Público - 28 Jan 04

Propinas, Lá e Cá
Por JOSÉ MANUEL FERNANDES

No Reino Unido, um profissional com um curso superior ganha, em média, 60 por cento mais do que um trabalhador sem tal grau de qualificação. Nada indica que no futuro não seja diferente, tanto mais que, como costuma dizer Tony Blair, as universidades "são as minas de carvão do século XXI", isto é, a base da riqueza das sociedades contemporâneas.

• **LISTA DE TAREFAS**
1. Indique se cada afirmação está de acordo com o texto sobre as propinas, respondendo sim ou não e citando as palavras do texto que o decidem: (a) no Reino Unido, quem tem um curso superior ganha, em média, 60 por cento mais do que quem não o tem; (b) Tony Blair compara as universidades a fábricas de aço; (c) segundo o texto, as universidades são a base da riqueza das sociedades contemporâneas.
2. Prossiga o texto sobre as propinas a partir da última frase apresentada.

• **DADOS FORNECIDOS**

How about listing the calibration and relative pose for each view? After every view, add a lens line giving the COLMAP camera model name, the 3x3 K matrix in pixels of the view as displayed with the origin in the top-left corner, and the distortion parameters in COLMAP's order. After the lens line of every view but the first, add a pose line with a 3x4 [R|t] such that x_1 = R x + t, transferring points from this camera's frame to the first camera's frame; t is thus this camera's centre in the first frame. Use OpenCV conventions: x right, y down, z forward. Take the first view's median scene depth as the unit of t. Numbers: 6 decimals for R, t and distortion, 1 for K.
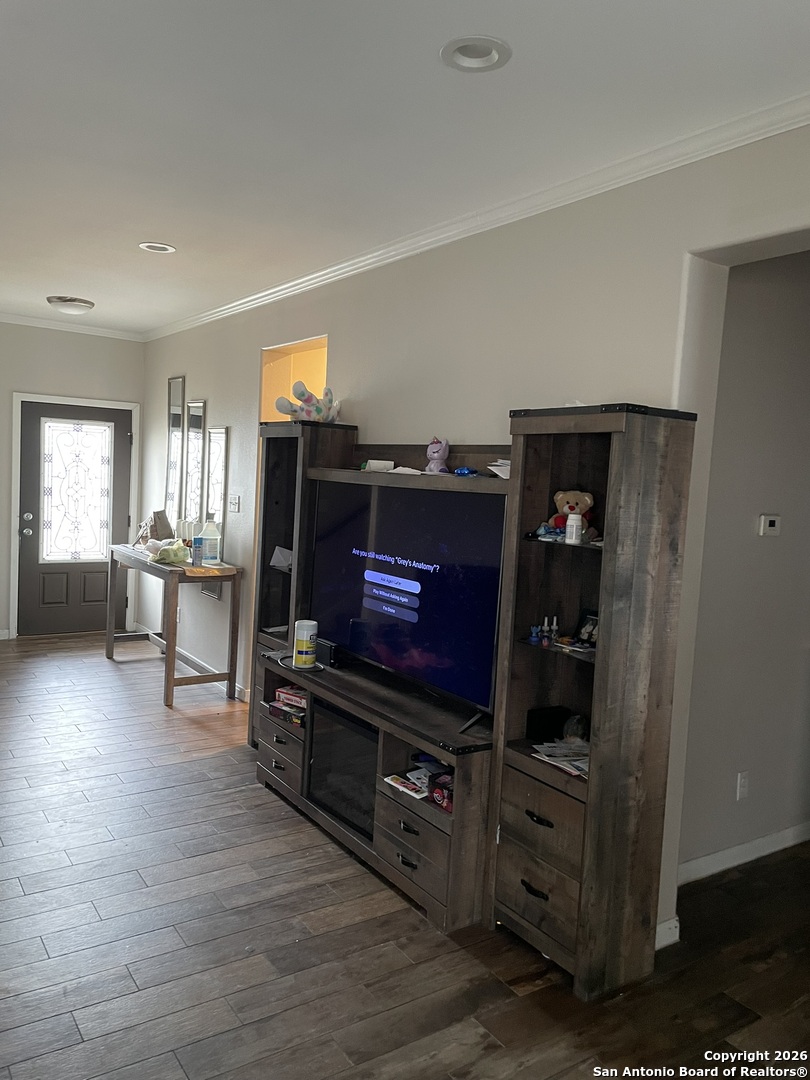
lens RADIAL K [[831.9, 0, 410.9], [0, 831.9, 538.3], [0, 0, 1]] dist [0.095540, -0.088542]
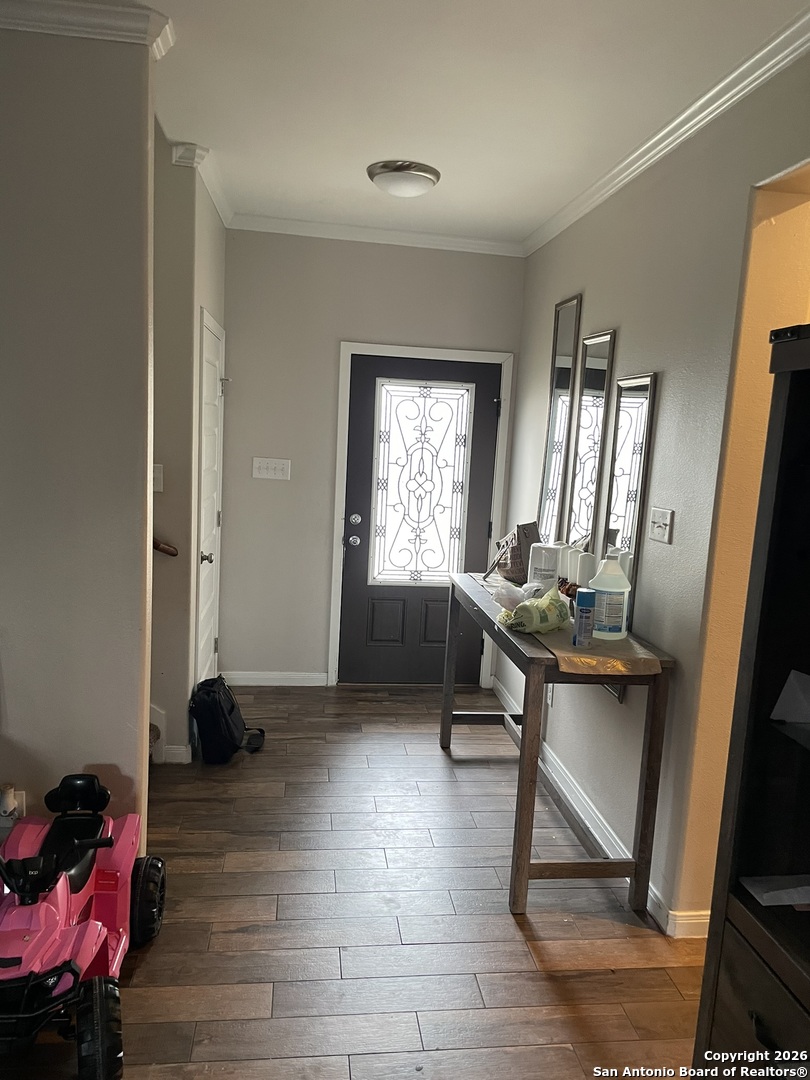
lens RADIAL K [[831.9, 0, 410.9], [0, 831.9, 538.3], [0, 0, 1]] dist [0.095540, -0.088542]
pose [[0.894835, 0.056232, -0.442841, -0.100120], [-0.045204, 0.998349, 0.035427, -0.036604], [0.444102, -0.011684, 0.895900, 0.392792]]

• **RESPOSTAS POR TAREFA**
1.
(a) Sim: «um profissional com um curso superior ganha, em média, 60 por cento mais do que um trabalhador sem tal grau de qualificação».
(b) Não: «as universidades "são as minas de carvão do século XXI"».
(c) Sim: «isto é, a base da riqueza das sociedades contemporâneas».

2.
No Reino Unido - como em Portugal, em França ou na Alemanha - tem-se verificado um crescimento exponencial dos alunos do ensino superior. Isso é bom para a sociedade, mas teve uma consequência: as suas universidades estão superlotadas, falta-lhes dinheiro e piorou o rácio professor/aluno. O mal atingiu mesmo as universidades mais prestigiosas, como Oxford ou Cambridge. Esta última, por exemplo, pode gastar por cada estudante apenas um terço do que investe a universidade norte-americana de Harvard - e hoje sabe-se como o ensino superior é concorrencial, com professores e alunos a escolherem as melhores escolas, pelo que o subfinanciamento das universidades inglesas está a fazê-las ficar para trás face às suas congéneres do outro lado do Atlântico. Algo não muito diferente se passa nas escolas alemãs ou francesas.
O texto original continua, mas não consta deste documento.